(Records from a dataset)
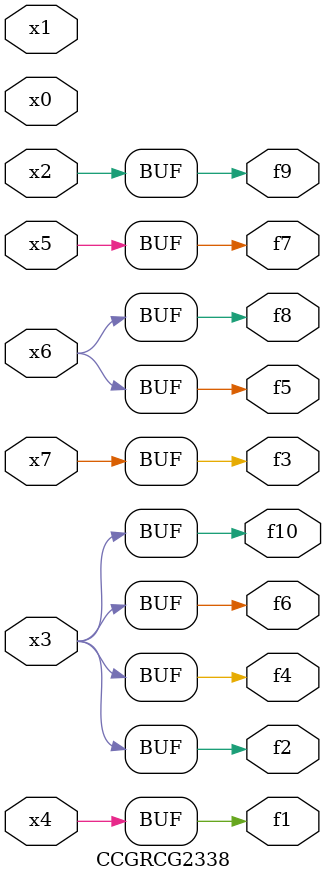
<source format=v>
module CCGRCG2338(
	input x0, x1, x2, x3, x4, x5, x6, x7,
	output f1, f2, f3, f4, f5, f6, f7, f8, f9, f10
);
	assign f1 = x4;
	assign f2 = x3;
	assign f3 = x7;
	assign f4 = x3;
	assign f5 = x6;
	assign f6 = x3;
	assign f7 = x5;
	assign f8 = x6;
	assign f9 = x2;
	assign f10 = x3;
endmodule

</source>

• EXERCISE
What is needed is an exact printout of all the entries, without the pictures.

• WORKED SOLUTION
<source format=v>
module CCGRCG2338(
	input x0, x1, x2, x3, x4, x5, x6, x7,
	output f1, f2, f3, f4, f5, f6, f7, f8, f9, f10
);
	assign f1 = x4;
	assign f2 = x3;
	assign f3 = x7;
	assign f4 = x3;
	assign f5 = x6;
	assign f6 = x3;
	assign f7 = x5;
	assign f8 = x6;
	assign f9 = x2;
	assign f10 = x3;
endmodule

</source>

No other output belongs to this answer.